TAREFAS A REALIZAR =
1. Segundo o trecho da fonte, quem tomou posse como novo ministro da Saúde?
2. Por favor, liste todas as pessoas mencionadas pelo nome no trecho da fonte, incluindo os autores.

TRECHO DA FONTE =
O Estado de São Paulo, n.46204, 18/04/2020. Política, p.A8

 

Teich vê ‘pobreza’ de informações e não detalha plano

Mateus Vargas

Emilly Behnke

18/04/2020

 

 

Na posse, ministro da Saúde afirma que falta de dados sobre vírus causa medo; Bolsonaro defende reabertura de fronteiras e comércio

Sem dizer qual estratégia pretende adotar contra a covid19, o novo ministro da Saúde, Nelson Teich, tomou posse ontem com o discurso de que a falta de informações sobre a doença provoca um nível “enorme” de ansiedade e medo na população. Ainda que prometa não adotar mudanças bruscas, como reabrir todo o comércio, uma bandeira do presidente Jair Bolsonaro, Teich deu sinais de que pretende rever orientações sobre isolamento social.

INFORMAÇÕES =
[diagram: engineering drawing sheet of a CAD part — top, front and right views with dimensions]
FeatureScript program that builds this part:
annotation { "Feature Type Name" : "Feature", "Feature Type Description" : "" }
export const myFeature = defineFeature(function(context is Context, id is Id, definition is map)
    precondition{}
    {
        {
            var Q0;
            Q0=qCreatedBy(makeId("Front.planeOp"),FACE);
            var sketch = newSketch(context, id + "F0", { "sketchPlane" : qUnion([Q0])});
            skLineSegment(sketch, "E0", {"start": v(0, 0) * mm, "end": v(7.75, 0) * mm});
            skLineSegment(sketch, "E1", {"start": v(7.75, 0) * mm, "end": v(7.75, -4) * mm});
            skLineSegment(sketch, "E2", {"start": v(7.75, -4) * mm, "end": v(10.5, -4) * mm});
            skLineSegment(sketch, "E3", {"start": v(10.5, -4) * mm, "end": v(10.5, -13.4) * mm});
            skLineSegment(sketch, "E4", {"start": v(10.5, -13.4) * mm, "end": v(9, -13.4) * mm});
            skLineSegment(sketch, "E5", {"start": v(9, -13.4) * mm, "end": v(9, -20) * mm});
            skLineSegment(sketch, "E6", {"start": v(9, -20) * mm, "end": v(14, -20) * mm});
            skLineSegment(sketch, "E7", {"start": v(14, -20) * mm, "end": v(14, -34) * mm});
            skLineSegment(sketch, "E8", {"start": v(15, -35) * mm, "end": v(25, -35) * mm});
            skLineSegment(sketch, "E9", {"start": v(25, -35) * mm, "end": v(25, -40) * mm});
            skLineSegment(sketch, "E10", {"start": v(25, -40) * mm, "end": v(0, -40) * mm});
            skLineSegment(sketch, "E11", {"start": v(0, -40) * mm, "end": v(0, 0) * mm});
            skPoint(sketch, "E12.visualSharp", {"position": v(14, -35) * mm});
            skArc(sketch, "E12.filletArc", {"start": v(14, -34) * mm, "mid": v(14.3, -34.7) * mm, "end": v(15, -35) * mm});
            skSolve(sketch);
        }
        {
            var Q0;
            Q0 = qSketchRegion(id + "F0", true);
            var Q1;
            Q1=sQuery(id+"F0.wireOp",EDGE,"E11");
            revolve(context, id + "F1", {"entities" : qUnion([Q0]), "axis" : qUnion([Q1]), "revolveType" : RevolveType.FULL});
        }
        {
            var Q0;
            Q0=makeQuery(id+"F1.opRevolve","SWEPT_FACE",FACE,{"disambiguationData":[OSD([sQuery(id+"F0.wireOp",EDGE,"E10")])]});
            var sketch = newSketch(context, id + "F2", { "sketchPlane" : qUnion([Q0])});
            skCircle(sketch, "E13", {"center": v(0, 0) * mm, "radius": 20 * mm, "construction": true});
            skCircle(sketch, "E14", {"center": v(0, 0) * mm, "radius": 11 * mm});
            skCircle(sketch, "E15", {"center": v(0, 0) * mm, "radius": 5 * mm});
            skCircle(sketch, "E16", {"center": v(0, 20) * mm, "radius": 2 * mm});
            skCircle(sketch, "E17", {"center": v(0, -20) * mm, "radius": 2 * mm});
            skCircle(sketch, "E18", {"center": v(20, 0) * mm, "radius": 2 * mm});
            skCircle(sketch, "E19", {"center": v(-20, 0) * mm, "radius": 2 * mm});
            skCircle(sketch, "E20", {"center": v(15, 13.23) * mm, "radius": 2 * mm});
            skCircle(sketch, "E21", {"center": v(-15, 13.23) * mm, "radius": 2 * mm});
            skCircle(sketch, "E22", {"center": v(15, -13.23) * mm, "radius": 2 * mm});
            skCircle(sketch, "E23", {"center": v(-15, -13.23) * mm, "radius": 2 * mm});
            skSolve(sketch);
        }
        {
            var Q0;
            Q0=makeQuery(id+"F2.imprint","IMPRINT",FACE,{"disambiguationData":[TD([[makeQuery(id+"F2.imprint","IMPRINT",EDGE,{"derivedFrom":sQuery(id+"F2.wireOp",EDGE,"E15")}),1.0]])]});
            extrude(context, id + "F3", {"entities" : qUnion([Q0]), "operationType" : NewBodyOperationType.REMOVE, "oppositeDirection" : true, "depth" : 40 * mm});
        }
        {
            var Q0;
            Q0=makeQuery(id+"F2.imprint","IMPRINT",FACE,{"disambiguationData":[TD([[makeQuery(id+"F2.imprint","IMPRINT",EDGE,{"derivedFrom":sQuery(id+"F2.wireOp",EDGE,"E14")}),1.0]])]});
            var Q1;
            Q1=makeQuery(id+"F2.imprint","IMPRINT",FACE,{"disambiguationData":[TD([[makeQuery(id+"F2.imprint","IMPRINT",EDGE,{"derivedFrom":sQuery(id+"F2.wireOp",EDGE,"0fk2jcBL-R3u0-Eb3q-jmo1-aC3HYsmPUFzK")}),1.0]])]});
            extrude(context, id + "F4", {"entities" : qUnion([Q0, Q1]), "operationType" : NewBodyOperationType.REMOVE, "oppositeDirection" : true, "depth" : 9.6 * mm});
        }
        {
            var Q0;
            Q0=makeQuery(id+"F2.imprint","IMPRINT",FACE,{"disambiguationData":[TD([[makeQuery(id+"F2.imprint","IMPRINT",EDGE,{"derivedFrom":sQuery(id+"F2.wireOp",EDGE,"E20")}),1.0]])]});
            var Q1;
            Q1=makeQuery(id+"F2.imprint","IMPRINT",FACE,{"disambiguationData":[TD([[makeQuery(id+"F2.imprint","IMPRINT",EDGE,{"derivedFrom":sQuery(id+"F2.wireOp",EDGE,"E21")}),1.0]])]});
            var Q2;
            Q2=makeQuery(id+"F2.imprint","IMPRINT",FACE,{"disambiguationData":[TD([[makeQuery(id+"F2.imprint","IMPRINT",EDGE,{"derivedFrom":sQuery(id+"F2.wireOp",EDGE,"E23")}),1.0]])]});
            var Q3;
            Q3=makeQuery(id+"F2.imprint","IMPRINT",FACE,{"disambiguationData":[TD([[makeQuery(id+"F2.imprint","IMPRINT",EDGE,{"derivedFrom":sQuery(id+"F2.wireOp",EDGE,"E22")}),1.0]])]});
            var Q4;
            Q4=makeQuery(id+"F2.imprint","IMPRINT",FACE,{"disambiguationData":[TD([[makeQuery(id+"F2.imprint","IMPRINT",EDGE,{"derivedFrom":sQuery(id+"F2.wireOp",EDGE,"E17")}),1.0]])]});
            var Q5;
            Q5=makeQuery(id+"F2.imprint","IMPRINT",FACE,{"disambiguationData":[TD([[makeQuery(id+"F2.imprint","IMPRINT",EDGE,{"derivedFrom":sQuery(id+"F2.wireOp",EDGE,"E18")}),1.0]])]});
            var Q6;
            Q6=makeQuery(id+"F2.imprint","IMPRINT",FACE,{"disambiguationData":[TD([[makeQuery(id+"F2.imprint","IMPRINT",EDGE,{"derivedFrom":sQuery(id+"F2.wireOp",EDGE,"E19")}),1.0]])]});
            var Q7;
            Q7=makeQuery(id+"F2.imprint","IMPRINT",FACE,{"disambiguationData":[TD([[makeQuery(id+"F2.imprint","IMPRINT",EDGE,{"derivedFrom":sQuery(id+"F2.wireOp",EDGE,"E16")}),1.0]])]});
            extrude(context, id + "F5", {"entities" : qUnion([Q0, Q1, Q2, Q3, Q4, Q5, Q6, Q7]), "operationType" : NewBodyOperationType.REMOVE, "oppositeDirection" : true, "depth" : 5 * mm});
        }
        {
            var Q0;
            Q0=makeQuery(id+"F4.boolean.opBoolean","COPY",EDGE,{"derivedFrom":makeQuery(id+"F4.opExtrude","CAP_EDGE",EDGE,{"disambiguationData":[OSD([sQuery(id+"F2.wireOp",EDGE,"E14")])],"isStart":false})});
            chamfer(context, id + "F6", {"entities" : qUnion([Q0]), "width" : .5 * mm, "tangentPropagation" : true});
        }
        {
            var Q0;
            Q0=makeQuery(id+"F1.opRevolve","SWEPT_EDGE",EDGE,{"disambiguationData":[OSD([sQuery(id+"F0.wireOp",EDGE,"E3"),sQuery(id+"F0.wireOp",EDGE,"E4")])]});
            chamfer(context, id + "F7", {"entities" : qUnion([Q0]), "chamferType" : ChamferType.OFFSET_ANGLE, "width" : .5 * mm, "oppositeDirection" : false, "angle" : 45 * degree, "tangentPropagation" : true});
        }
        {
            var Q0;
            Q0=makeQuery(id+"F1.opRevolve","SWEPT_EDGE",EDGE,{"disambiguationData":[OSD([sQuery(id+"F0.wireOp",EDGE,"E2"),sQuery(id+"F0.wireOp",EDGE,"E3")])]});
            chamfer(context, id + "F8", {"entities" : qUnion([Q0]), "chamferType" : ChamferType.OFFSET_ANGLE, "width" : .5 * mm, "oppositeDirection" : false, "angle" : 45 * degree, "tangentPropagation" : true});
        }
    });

RESPOSTAS POR ITEM =
1. Nelson Teich.

2. Mateus Vargas, Emilly Behnke, Nelson Teich, Jair Bolsonaro